Double-Outlet Right Ventricle (DORV)
Double-Outlet Right Ventricle (DORV)
DORV is a cardiac abnormality characterized by most of the aorta and pulmonary trunk being connected to the right ventricle.
Fig 1
Incidence: 0.03-0.07 in 1000 live births, accounting for 2% of structural cardiac defects.
Sonographic findings:
- Alignment of the two vessels totally or predominantly from the right ventricle.
- The presence in most cases of bilateral coni (subaortic and subpulmonary).
- The directions of the two vessels are not perpendicular to each other as usual; therefore, differentiation from truncus arteriosus or TOF may be difficult in some cases.
- Abnormal cardiac axis is common.
- Four-dimensional ultrasonography using color Doppler spatiotemporal image correlation is helpful in diagnosis.
- Thymic hypoplasia or aplasia may be noted in a case related to 22q11.2 deletion.
- Pitfalls: Although most cases can be identified antenatally as having a CHD, it is difficult to distinguish from other conotruncal abnormalities.
- Usually diagnosed after 16-18 weeks, but possible after 12-14 weeks with transvaginal ultrasound in some cases.
Fig 1: Schematic drawing of double outlets of right ventricle with VSD (LA = left atrium, LV = left ventricle, RA = right atrium, RV = right ventricle)
Video clips of Double-Outlet Right Ventricle (DORV)
Double outlet of right ventricle: Long-axis view: pulmonary (solid circle) and aortic root (*) arising from right ventricle
Double outlet of right ventricle:
Long-axis view:
– aortic root (*) arising from right ventricle pulmonary (arrow = aorta, arrowhead = spine)
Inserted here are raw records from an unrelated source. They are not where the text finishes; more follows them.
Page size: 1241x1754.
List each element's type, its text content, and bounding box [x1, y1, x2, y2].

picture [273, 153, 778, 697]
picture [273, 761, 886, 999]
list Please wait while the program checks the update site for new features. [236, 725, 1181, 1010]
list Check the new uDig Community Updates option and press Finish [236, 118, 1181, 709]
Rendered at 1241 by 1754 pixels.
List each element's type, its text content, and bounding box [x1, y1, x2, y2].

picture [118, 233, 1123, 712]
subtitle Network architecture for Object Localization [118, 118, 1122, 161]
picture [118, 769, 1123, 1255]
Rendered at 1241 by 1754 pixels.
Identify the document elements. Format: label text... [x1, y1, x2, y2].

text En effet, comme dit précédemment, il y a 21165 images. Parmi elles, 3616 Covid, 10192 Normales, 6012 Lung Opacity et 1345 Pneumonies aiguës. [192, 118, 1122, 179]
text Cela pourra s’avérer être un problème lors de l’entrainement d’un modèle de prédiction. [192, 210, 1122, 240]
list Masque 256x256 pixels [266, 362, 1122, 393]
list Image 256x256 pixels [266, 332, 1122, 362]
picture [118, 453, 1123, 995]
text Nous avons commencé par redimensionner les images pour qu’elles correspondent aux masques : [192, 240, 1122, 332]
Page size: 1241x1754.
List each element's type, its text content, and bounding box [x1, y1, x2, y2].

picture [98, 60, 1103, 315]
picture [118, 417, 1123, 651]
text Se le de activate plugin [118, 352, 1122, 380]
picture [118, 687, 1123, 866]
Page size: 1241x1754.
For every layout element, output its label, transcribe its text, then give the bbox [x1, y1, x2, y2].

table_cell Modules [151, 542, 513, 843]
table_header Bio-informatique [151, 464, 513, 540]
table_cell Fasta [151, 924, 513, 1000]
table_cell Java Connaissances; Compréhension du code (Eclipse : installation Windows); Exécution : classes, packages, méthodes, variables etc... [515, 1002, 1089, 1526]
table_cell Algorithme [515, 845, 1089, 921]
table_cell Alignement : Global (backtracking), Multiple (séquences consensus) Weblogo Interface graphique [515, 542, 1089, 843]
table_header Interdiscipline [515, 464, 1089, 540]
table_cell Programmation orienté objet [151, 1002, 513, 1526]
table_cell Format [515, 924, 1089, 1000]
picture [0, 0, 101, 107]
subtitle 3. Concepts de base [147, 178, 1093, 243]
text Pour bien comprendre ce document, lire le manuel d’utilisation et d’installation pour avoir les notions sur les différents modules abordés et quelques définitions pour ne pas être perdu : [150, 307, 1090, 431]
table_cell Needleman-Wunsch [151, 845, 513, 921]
– pulmonary artery (*) also arising from right ventricle
Double outlet of right ventricle:
Long-axis view
1) Aortic root arising from right ventricle
2) Pulmonary trunk arising from right ventricle
Associations: Ventricular septal defects, pulmonary stenosis, tetralogy of Fallot, transposition, univentricular hearts; extracardiac anomaly and chromosome abnormalities are also increased, especially chromosome 22q11 deletion, trisomy 13, and trisomy18.
Management: Careful prenatal and postnatal search for associated anomalies and karyotype (including FISH for chromosome 22q11 deletion) are indicated. Delivery should be performed where immediate pediatric cardiac consultation is available.
Prognosis: Poor when combined with other anomalies, but better for isolated DOVR with surgical correction, with the survival rate possibly being as high as more than 80%.